- [PROBLEM TO SOLVE]
The result should be every line of the listing that holds the word "como".

- [MATERIAL FOR THE TASK]

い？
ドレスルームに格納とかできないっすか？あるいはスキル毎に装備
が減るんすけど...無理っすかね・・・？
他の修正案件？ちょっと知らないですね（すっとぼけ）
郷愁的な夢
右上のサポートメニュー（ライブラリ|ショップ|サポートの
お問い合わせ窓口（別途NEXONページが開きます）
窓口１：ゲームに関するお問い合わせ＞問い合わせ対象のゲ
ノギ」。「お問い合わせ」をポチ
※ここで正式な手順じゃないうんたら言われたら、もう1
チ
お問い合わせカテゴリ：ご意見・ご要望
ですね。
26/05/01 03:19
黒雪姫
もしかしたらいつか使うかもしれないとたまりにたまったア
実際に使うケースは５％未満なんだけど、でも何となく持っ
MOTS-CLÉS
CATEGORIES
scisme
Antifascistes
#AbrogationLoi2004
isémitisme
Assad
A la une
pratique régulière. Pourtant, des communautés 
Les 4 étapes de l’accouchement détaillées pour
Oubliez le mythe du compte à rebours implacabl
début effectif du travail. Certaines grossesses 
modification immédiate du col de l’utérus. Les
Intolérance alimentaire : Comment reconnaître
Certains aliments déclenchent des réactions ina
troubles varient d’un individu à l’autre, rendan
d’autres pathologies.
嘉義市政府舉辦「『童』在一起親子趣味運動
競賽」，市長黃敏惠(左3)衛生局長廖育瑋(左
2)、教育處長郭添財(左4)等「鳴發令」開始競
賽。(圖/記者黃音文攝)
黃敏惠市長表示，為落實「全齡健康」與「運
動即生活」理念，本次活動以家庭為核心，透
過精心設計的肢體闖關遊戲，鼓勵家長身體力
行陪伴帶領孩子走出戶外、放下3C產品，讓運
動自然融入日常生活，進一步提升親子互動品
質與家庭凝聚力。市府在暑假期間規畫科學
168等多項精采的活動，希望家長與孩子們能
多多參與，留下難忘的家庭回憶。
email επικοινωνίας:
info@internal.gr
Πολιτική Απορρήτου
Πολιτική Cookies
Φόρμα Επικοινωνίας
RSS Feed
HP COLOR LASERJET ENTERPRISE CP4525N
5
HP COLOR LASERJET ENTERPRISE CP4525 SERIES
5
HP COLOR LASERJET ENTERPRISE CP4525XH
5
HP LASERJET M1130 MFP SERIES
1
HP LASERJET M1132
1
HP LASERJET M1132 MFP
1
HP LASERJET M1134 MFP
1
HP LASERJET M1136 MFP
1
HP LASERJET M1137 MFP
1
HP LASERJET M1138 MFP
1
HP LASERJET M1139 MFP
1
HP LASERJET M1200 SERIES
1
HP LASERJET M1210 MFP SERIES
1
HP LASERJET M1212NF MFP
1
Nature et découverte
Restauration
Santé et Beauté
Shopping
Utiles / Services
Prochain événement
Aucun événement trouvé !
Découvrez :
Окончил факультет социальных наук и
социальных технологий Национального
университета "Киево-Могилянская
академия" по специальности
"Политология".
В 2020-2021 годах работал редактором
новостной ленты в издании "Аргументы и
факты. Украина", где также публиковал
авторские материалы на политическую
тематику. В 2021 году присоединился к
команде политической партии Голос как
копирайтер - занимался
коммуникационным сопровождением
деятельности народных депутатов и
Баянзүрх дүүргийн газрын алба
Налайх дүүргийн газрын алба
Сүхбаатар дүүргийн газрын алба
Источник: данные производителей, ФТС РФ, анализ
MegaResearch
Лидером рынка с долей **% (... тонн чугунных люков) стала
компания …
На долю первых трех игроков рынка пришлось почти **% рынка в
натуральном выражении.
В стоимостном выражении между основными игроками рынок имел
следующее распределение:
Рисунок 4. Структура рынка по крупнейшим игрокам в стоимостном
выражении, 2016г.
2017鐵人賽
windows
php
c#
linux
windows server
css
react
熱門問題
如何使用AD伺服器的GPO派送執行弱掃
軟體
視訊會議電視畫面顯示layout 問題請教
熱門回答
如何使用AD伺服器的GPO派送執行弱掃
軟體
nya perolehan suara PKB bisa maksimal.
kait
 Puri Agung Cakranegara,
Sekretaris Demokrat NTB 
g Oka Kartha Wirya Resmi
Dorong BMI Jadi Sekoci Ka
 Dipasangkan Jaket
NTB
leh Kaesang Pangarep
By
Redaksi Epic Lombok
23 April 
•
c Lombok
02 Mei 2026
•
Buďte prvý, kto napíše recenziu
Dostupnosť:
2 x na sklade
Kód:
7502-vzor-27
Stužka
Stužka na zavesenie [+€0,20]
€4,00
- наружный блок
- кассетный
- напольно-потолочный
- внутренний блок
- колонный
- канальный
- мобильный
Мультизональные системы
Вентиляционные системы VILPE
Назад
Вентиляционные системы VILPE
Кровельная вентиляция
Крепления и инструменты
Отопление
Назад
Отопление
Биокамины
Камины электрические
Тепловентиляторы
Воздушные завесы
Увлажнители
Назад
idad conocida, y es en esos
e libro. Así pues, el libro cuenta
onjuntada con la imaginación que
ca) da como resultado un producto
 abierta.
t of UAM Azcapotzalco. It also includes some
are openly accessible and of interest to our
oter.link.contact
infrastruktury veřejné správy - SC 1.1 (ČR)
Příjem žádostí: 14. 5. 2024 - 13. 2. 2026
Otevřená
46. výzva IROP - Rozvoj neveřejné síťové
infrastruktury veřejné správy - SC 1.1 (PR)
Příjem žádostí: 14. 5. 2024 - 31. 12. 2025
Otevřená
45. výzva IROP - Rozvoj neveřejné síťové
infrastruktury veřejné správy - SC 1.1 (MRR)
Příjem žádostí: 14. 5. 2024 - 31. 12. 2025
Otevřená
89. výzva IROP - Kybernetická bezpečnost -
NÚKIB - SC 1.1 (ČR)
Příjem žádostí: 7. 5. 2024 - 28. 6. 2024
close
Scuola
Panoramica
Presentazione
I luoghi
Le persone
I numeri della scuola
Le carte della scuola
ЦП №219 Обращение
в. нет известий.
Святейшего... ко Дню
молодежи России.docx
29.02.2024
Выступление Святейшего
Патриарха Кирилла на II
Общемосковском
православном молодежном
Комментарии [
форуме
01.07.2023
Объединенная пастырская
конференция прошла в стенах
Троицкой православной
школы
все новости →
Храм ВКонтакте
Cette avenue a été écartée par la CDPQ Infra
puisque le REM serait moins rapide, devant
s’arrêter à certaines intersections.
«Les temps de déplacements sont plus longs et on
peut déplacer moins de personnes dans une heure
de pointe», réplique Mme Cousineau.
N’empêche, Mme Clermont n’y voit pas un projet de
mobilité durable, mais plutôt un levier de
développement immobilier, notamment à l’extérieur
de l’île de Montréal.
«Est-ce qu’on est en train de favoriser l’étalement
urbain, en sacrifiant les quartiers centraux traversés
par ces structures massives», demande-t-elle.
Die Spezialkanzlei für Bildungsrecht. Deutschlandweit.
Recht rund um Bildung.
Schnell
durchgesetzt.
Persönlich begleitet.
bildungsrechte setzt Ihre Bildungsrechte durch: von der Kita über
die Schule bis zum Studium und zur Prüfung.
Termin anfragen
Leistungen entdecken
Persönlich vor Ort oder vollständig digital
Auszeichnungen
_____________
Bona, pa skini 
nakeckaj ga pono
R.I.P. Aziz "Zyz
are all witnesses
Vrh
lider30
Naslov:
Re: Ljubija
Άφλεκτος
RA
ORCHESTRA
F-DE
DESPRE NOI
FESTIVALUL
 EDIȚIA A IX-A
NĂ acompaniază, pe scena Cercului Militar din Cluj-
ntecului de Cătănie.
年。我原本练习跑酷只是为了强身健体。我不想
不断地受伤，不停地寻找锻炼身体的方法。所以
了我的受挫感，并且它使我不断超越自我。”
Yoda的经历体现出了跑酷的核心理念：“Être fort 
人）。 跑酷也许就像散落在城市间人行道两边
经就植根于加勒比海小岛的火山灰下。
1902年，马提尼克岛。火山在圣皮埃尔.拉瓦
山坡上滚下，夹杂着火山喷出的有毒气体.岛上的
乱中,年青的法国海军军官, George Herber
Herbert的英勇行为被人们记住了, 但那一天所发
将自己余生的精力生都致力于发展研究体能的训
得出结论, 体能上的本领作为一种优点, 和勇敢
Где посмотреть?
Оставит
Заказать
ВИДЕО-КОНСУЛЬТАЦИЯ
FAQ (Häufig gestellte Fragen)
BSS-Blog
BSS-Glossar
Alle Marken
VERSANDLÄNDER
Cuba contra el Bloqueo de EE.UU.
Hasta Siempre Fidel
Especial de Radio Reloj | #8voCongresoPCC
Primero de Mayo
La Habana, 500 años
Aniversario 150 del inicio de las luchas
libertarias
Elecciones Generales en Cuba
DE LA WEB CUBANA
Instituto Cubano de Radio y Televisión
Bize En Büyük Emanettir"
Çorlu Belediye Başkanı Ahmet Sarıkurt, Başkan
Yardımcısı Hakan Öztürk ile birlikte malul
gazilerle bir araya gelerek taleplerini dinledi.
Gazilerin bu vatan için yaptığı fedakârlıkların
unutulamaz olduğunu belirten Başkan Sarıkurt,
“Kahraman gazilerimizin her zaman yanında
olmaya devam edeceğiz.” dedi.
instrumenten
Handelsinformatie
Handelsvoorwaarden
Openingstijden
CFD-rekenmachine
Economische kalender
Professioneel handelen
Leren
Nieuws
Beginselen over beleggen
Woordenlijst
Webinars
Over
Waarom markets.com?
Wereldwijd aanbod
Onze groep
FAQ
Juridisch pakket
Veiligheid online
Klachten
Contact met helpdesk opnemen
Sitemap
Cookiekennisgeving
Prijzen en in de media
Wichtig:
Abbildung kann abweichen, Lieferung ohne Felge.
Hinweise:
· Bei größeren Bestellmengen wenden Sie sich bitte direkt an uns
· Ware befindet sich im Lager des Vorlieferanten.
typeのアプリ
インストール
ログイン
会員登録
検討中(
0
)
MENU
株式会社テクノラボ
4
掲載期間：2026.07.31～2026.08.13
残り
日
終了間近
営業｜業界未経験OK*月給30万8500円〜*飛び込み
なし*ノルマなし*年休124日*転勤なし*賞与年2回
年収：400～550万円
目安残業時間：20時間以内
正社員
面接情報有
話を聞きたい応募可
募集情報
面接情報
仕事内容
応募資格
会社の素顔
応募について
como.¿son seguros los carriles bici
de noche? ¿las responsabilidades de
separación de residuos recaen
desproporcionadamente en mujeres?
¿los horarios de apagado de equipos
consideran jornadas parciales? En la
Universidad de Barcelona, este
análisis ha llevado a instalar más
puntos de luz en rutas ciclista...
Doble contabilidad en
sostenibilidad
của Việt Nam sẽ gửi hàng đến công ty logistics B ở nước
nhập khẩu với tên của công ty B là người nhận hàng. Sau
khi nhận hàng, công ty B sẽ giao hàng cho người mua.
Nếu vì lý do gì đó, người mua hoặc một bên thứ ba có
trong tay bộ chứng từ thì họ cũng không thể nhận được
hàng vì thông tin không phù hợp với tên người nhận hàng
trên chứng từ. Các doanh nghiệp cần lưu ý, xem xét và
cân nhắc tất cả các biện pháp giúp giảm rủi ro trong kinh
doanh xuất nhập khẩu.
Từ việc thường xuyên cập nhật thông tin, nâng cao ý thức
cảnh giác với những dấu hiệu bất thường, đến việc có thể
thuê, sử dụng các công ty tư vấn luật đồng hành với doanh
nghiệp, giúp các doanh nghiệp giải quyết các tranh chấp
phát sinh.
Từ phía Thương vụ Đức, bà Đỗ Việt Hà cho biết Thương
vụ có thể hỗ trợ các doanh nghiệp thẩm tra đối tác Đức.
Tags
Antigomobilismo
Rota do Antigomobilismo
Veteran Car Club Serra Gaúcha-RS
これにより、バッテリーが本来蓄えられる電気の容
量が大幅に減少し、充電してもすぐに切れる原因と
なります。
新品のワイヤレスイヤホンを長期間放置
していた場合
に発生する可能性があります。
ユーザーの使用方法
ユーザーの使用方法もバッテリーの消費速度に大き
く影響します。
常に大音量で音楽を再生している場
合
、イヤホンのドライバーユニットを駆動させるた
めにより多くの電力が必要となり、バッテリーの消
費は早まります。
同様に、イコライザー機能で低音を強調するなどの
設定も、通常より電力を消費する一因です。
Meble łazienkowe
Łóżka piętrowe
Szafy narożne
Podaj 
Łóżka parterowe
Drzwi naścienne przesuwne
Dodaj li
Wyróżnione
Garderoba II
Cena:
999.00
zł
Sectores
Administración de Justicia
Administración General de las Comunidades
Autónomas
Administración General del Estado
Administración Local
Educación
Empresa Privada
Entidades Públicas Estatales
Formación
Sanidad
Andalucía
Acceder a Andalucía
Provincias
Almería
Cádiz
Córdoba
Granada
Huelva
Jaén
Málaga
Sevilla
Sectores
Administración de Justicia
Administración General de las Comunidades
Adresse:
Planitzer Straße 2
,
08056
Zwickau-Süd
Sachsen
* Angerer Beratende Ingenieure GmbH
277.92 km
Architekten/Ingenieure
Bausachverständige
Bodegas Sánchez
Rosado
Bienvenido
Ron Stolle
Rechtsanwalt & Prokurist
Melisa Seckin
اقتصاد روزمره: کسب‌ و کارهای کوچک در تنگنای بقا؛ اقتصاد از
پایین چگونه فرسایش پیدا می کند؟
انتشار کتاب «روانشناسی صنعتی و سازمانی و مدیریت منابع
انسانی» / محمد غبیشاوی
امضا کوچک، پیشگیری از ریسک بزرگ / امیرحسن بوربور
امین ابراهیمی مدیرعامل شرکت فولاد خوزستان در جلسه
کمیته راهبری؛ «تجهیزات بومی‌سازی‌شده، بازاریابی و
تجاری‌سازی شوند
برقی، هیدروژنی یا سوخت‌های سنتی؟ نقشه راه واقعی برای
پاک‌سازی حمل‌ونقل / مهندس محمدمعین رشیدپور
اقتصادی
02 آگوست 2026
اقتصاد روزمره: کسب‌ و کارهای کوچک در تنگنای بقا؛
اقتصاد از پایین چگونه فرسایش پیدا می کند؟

- [ANSWER TO THE EXERCISE]
ca) da como resultado un producto
como.¿son seguros los carriles bici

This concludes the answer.